(Excerpted records begins)

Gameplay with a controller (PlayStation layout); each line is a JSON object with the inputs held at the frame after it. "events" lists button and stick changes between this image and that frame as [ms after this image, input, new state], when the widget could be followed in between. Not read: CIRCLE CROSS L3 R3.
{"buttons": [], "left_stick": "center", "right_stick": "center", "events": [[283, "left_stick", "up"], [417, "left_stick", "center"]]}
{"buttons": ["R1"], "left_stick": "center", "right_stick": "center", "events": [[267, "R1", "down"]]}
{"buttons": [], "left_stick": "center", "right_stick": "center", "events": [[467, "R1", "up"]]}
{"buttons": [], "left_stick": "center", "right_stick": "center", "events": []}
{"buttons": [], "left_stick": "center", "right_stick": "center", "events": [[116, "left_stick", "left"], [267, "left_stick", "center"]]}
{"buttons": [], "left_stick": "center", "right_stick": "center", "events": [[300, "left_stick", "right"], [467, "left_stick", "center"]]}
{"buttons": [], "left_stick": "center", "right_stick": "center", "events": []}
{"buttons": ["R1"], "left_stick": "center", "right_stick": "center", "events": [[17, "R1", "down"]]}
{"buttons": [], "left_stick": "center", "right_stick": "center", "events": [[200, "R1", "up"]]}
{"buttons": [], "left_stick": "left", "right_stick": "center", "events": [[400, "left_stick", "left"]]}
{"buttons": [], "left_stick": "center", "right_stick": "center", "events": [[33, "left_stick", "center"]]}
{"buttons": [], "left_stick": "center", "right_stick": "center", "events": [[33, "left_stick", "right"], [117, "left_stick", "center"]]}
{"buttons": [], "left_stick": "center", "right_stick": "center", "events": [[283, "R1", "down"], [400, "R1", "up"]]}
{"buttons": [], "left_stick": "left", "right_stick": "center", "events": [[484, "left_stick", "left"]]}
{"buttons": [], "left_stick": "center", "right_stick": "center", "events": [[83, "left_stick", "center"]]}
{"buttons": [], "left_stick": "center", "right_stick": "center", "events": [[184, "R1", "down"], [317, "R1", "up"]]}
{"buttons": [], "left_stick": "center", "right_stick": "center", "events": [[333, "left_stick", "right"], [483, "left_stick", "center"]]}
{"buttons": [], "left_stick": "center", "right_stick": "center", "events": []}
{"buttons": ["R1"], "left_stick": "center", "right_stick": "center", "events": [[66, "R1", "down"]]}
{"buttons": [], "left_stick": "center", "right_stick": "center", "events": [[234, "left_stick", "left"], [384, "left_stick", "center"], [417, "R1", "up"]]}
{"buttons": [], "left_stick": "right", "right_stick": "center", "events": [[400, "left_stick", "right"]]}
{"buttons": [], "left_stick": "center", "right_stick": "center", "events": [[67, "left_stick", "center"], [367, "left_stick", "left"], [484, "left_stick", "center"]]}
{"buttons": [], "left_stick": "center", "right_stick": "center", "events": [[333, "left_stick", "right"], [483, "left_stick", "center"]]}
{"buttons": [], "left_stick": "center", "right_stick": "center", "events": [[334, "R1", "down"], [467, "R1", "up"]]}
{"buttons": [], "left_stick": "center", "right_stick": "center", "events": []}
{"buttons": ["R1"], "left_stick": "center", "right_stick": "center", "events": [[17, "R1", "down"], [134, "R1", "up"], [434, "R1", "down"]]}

(Excerpted records ends)

# Work task
Once you have checked the entries above, say how many lines include the word "down", and nothing beyond the number.

# Answer to this exercise
7